If you were lucky enough to grow up with a cuddly cat of your own, or just have fond memories hanging out with a feline friend or two, you may be interested to know that June is Adopt-a-Cat Month! It’s also the height of “kitten season” when large litters of kittens often end up in animal shelters. That makes Adopt-a-Cat Month a great time to adopt a pet cat. It’s also a great time to learn which type of cat is best for you, how to make your home cat-friendly, and how to care for your furry friend.
If you’re thinking about bringing a cat or kitten into your home with young children, consider exploring our juvenile collection. We have a lot of great stories that are a perfect way to introduce children to cats:
This is a sweet tale about finding a homeless kitten. It also offers some great tips for how children should interact with stray cats.
A Kid's Guide to Cats by Arden Moore
Pick up this non-fiction book to learn how to provide a safe, healthy environment, deliver daily care, and ensure positive interactions and rewarding, long-term relationships with feline friends.
Cats by Cari Meister
Early readers who check out this book will learn all about the responsibilities of having a cat, and find out how they can keep their pet healthy and happy.

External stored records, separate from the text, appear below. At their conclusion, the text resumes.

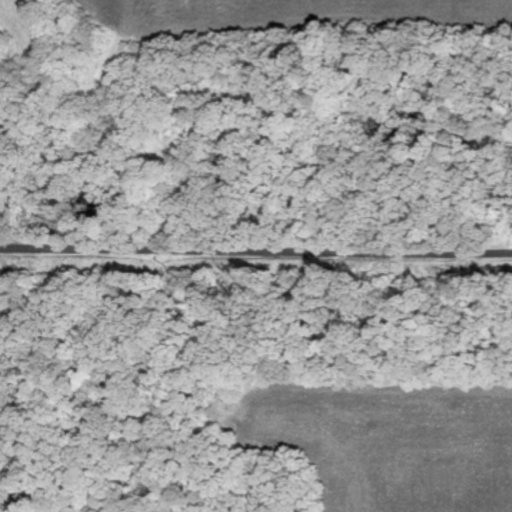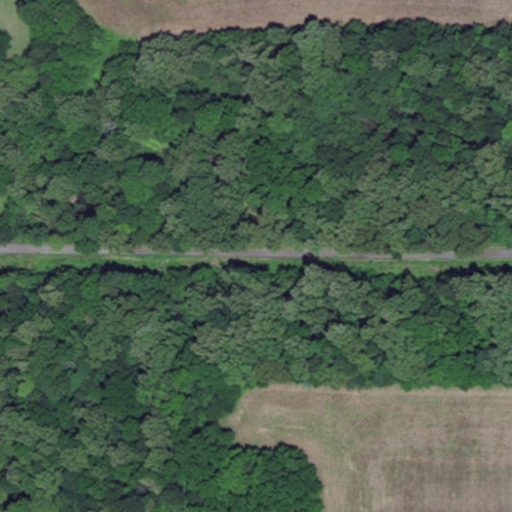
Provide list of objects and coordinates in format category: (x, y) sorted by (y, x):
road: (256, 240)
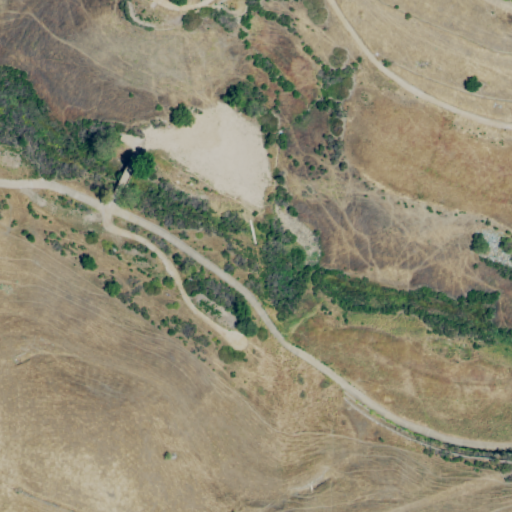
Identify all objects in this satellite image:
road: (182, 7)
park: (285, 195)
road: (471, 444)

Why Do Cats Meow?: Curious Questions About Your Favorite Pet by Nick Crumpton
Children have lots of questions about their favorite pet. How long have people kept cats? Why do cats like scratching chairs? What does “meow” mean? Do cats have nine lives? Pick up this non-fiction titl to find out.
While your young one may have a case of kitten fever, not all children (and not all families) are ready to adopt a cat. You shouldn’t adopt a pet to teach kids about responsibility or to give as a holiday gift, for example. And pet experts suggest that children should be older than 5 when adopting a new cat.
It is important to know if you or your child are allergic to cats before you adopt one. The Asthma and Allergy Foundation of America notes that “allergies to pets with fur are common, especially among people who have other allergies or asthma.” Sadly, often the best treatment for these reactions is removing the pet from the home.